Brian Duensing: Minnesota Twins Pitcher Is Better off in Bullpen, Not Rotation

Tom Schreier@tschreier3Correspondent IAugust 30, 2012

ARLINGTON, TX - AUGUST 25: Brian Duensing #52 of the Minnesota Twins during the game against the Texas Rangers at Rangers Ballpark in Arlington on August 25, 2012 in Arlington, Texas. (Photo by Rick Yeatts/Getty Images)
Rick Yeatts/Getty Images

One day Brian Duensing will make a great long reliever.

Or a Left-handed, One Out Guy (LOOGY: My favorite acronym in baseball).

Or setup man.

Anything except a starter.

This isn’t meant to be mean; it’s just the truth.

Entering Thursday’s contest against Seattle, he had ten starts, a 3-9 record with a 5.28 ERA and two of his last seven starts lasted less than three innings.

In Thursday’s game Franklin Gutierrez doubled to right and Kyle Seager singled to left in the first inning—allowing one run to score—and Duensing only got out of the inning when a double play was turned behind him.
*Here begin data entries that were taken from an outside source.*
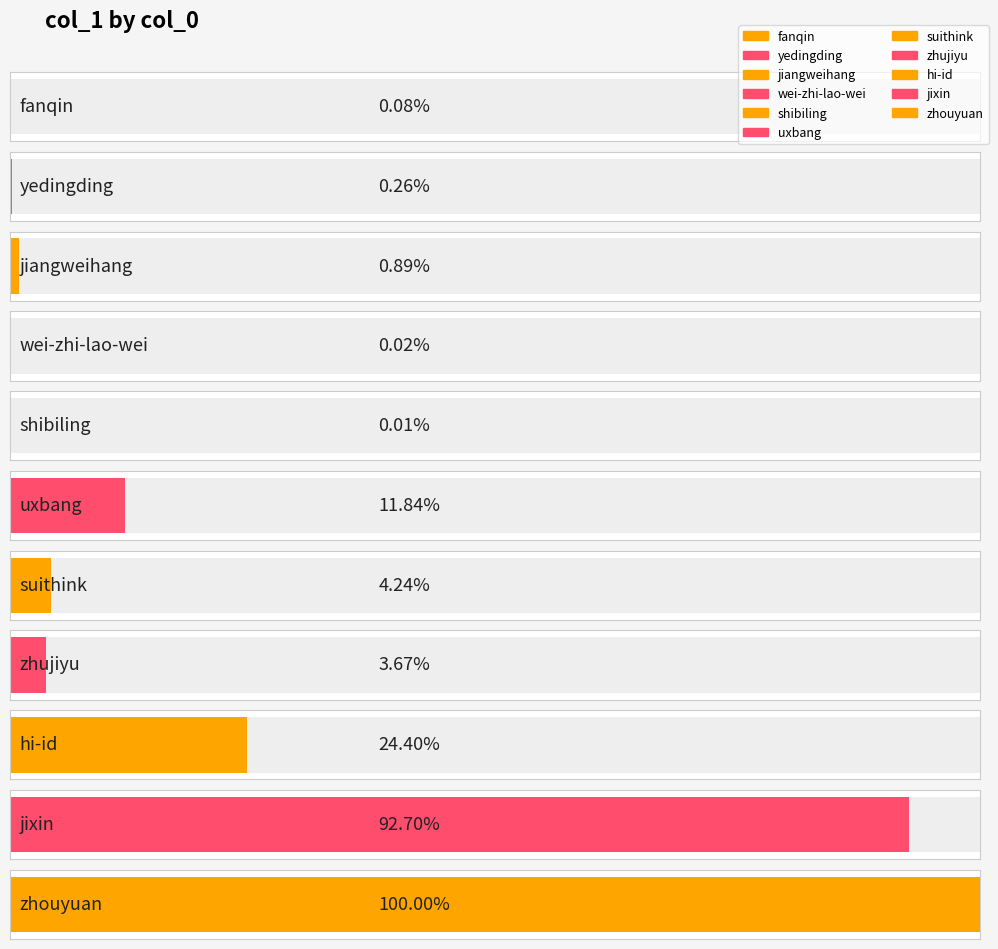

At which label does the data first exceed 34164?

uxbang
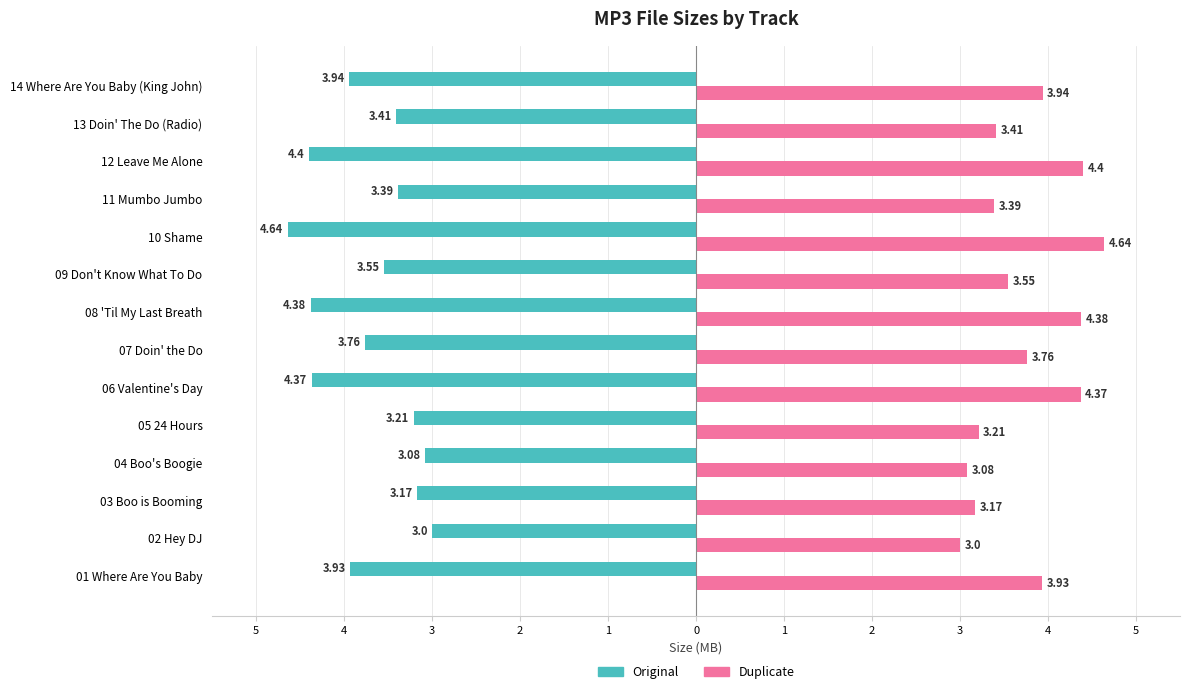

What is the sum of all Original values?

-52.2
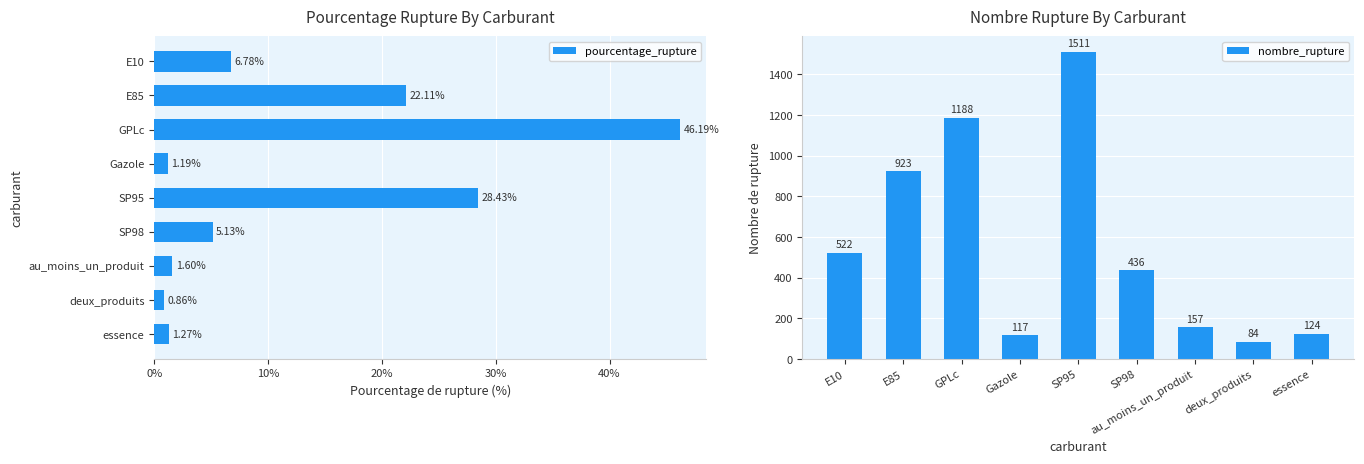

At which label does nombre_rupture reach its minimum?

deux_produits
In the second inning, Justin Smoak, a struggling prospect in the Mariners organization, led off with a walk. For some reason, that turned on a switch.

Duensing retired the next nine batters.

It almost seemed that he did his own long relief!

Things got uncorked in the sixth, when Brendan Ryan singled up the middle, Dustin Ackley walked and Gutierrez singled up the middle, bringing pitching coach Rick Anderson to the mound.

Seager would score another a run with a sac fly, tying the game at two, and Duensing would be replaced by reliever Casey Fien and clapped off by the fans as he entered the dugout.

“He battled all the way through,” said manager Ron Gardenhire, “and once he started getting the ball up there in the sixth it was a really long inning.”

“It’s one of those outings that’s decent,” said Duensing, “not quite good enough.”

Gardenhire did not want to discuss a potential change in role for his pitcher following the game.

“He did a good job today,” said the skipper.

“I don’t want to take anything away from him right now and start talking about other stuff. That’s not the right way to go about it.”

The Twins aren’t being cruel by starting Duensing, they’re just dealing with the cards they have been dealt.

There are two reasons that he’s not in the bullpen right now:

For starters, the original starting rotation is no longer.

Carl Pavano and Scott Baker got injured, Nick Blackburn and Jason Marquis struggled and Francisco Liriano got traded.

Duensing is being used as an emergency replacement. The fact that he was the guy they called upon to make a spot start when Liriano was dealt is evidence of that.

Secondly, Anthony Swarzak is the incumbent long reliever.

The former starter turned long reliever appears to have the position on lock down.

It might not be a bad idea, however, to have two guys in the bullpen who can pitch long relief.

Swarzak is a righty and Duensing is a lefty, meaning that if things go haywire for a right-handed starter, the team can throw in Duensing knowing that the other team’s lineup has been set for a righty (or vice versa with Swarzak).

Furthermore, Duensing has had good stretches during poor starts, indicating that he’s able to handle four, five or six inning outings. He just can’t string them together on a regular basis.

Finally, and most pertinently, he likes to throw from the stretch, which is ideal for a guy in relief. After all, teams tend to use long relief when men are on base.

He could provide additional roles in the bullpen as well.

He’s left-handed, meaning he could be used as a specialist, and with Capps injured/being run out of town, he could become a setup man for Glen Perkins in the future.

There is a spot for Duensing on the Twins roster.

It’s just not in the starting rotation.

All quotes were obtained first-hand.